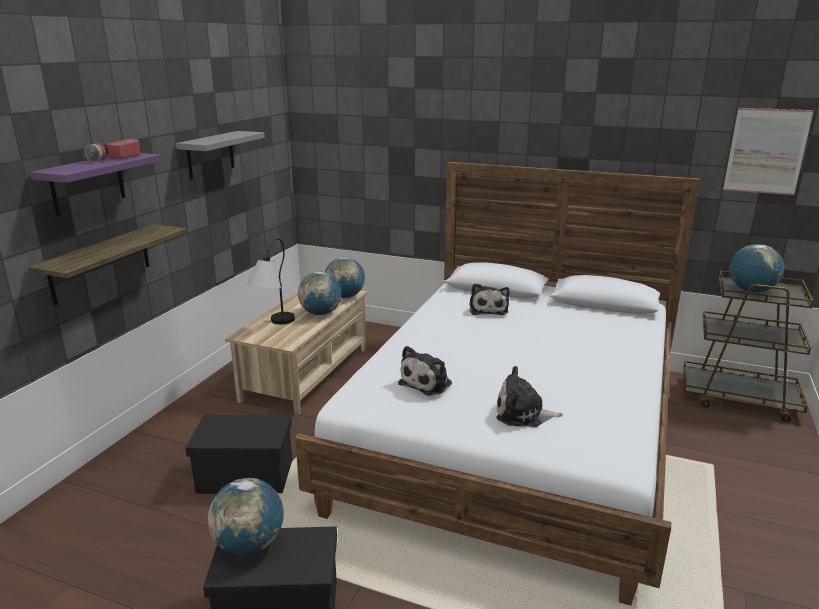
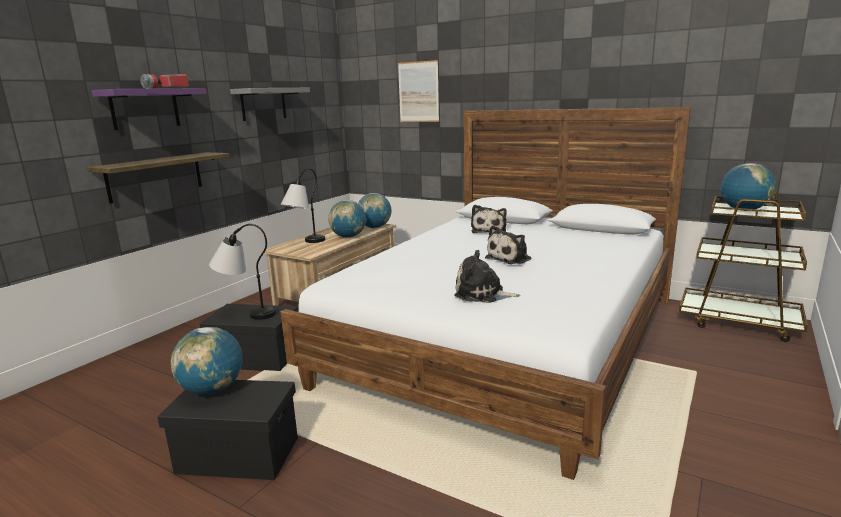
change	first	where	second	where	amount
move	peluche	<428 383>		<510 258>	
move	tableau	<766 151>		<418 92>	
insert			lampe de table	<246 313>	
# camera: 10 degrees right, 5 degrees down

---

• _Goal of the exercise_
Each line of the material that holds the string "move" counts once; give the total alone.

• _Answer space_
2